Same way probably with meat. Fish must be somewhat lean probably explains why bear will eat just the brains in the fall supposedly. But beef and im sure maybe beaver has plenty of fat content. 

So it was probably innacurate for me to put all meat in the same category. I'm just talking about natural food mostly.

Also I think when we as fat Americans hear the word carbs we think of something far more processed and intense than nature intended and usually has available. Ironically we think of nuts as a health food and would never eat an acorn, hipsters aside


----------



## Rauff's ridge (Aug 13, 2020)

shaffe48b said:


> For instance, Newberry 39 percent first season, 33 percent second season, 13 percent success for third season. For Carney and gwinn difference is even more severe.

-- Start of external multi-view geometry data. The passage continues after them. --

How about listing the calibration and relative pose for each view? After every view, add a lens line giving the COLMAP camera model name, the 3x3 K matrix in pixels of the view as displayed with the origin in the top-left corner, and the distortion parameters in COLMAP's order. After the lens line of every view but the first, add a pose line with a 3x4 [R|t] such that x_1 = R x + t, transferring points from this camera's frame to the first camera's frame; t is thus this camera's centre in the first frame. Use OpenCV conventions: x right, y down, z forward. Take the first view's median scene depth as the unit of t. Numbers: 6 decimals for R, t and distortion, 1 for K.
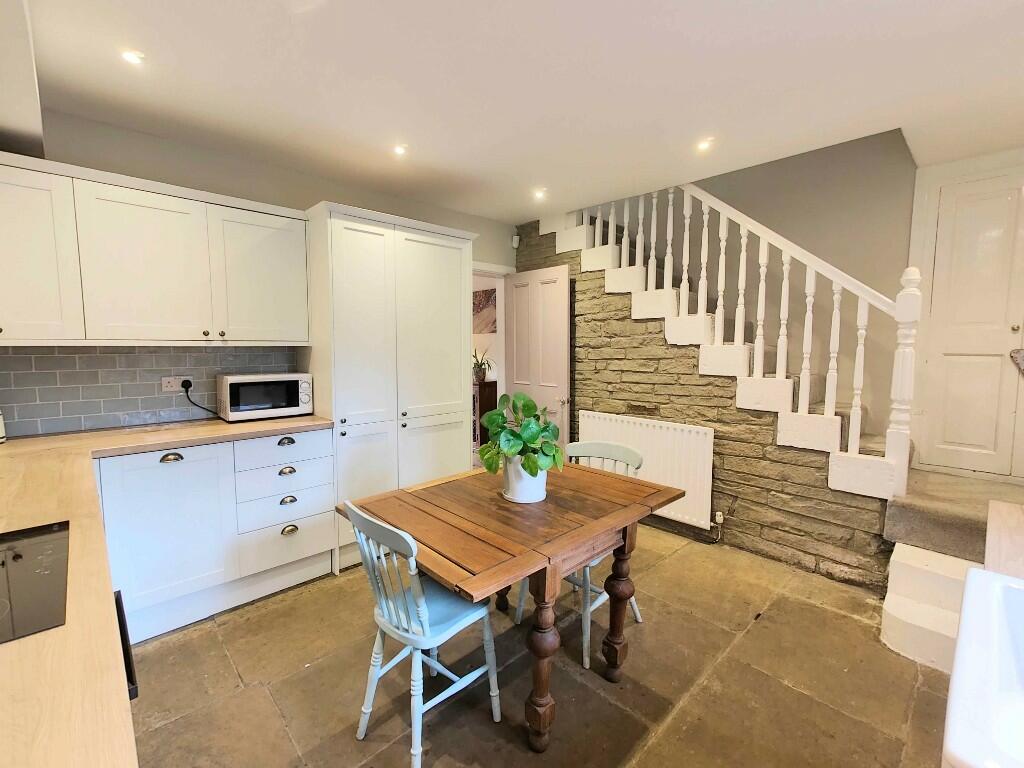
lens RADIAL K [[447.9, 0, 510.3], [0, 447.9, 379.9], [0, 0, 1]] dist [0.004904, -0.000562]
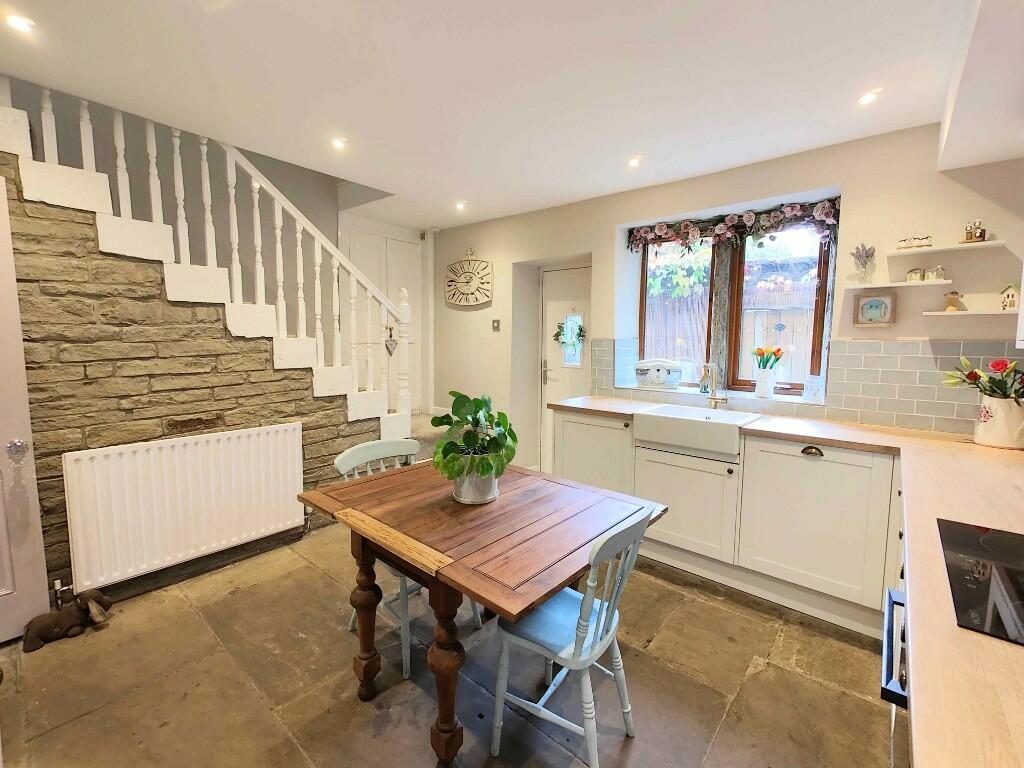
lens RADIAL K [[447.9, 0, 510.9], [0, 447.9, 382.0], [0, 0, 1]] dist [0.004904, -0.000562]
pose [[-0.100982, -0.100193, 0.989830, -0.543419], [0.072838, 0.991501, 0.107793, -0.050150], [-0.992218, 0.082983, -0.092826, 0.597374]]
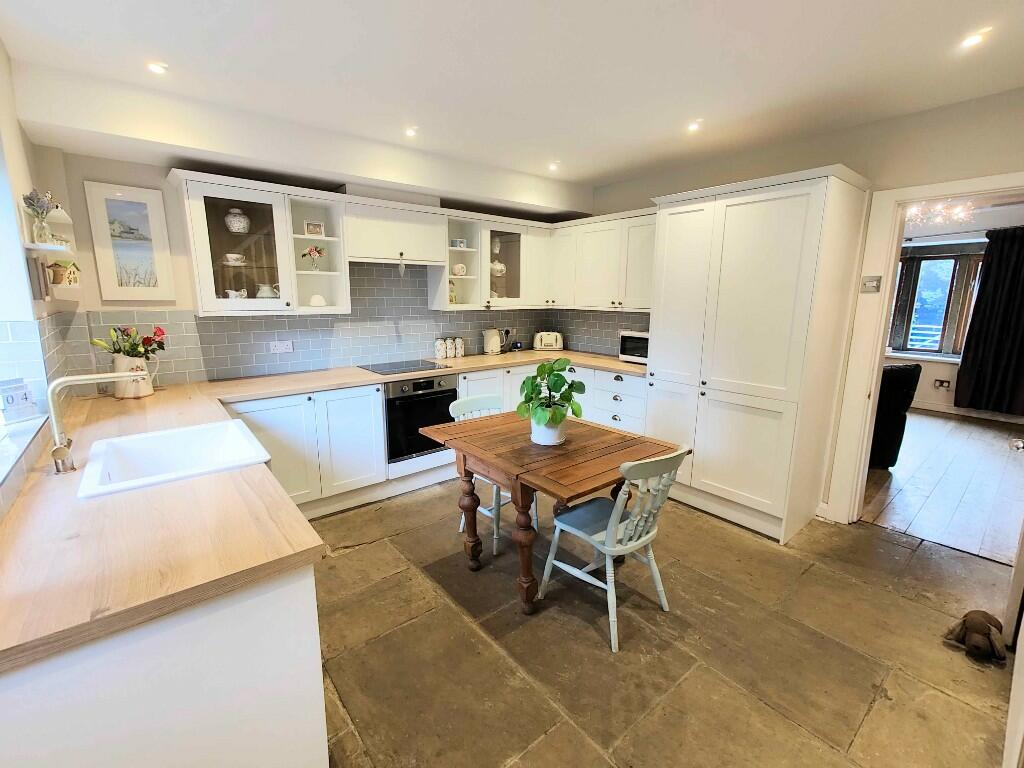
lens RADIAL K [[447.9, 0, 509.4], [0, 447.9, 377.7], [0, 0, 1]] dist [0.004904, -0.000562]
pose [[-0.070582, 0.180910, -0.980964, 0.748335], [-0.087264, 0.978526, 0.186740, -0.082865], [0.993682, 0.098783, -0.053280, 0.565514]]
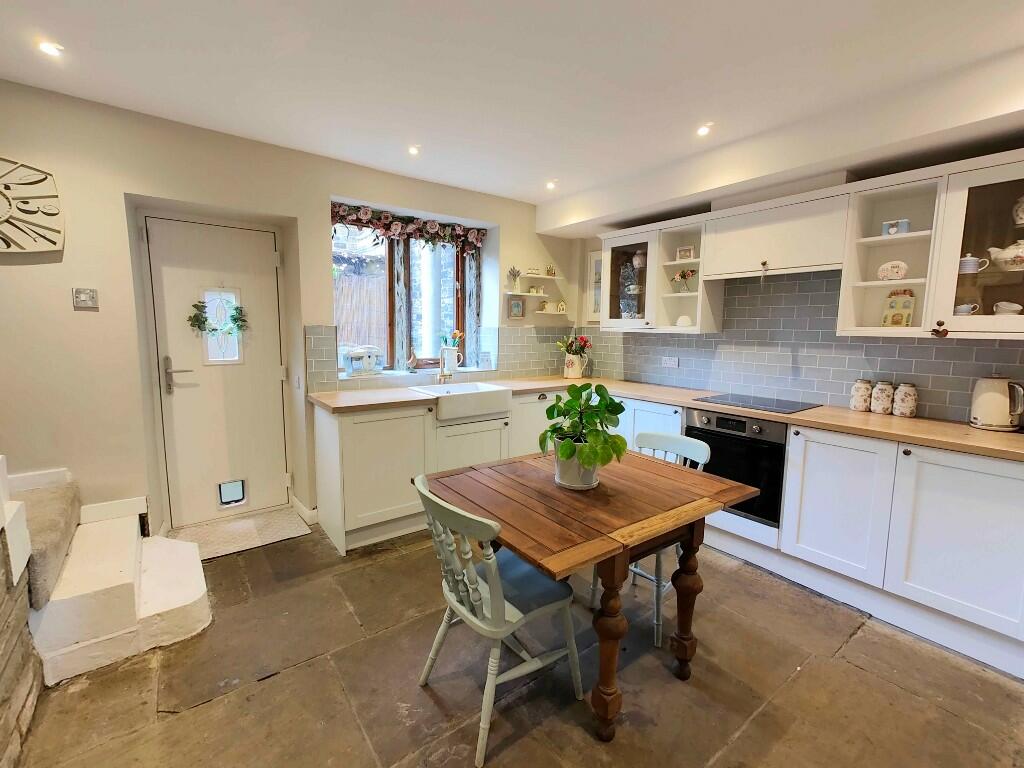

I’ve always had higher success in the 3rd hunt. Yes the bear have been run and bounced into over and over but when you guide over bait them tired bears that run all day wanna go to a quiet place to eat. I’ve had clients kill 4 bear of the same bait 4 days in a row all during the 3rd hunt and was all filmed and put on YouTube. Just gotta know the area and success will be there.


----------



## pepper992 (Oct 16, 2012)

in my experience, it has several factors, 1. bears are more bait shy by the third hunt, they tend to be more nocturnal by late sept. early oct. 2. less bait hunters and more dog hunters on 3rd hunt, 3. bears will protect their baits and keep other bears away to get fat themselves, thus resulting in less bear on that bait. I have a friend that lives in Eckerman and hunts 3rd every chance he can get it. and in 15 years he has only not gotten a bear once. but he does hunt every day till he kills one..


----------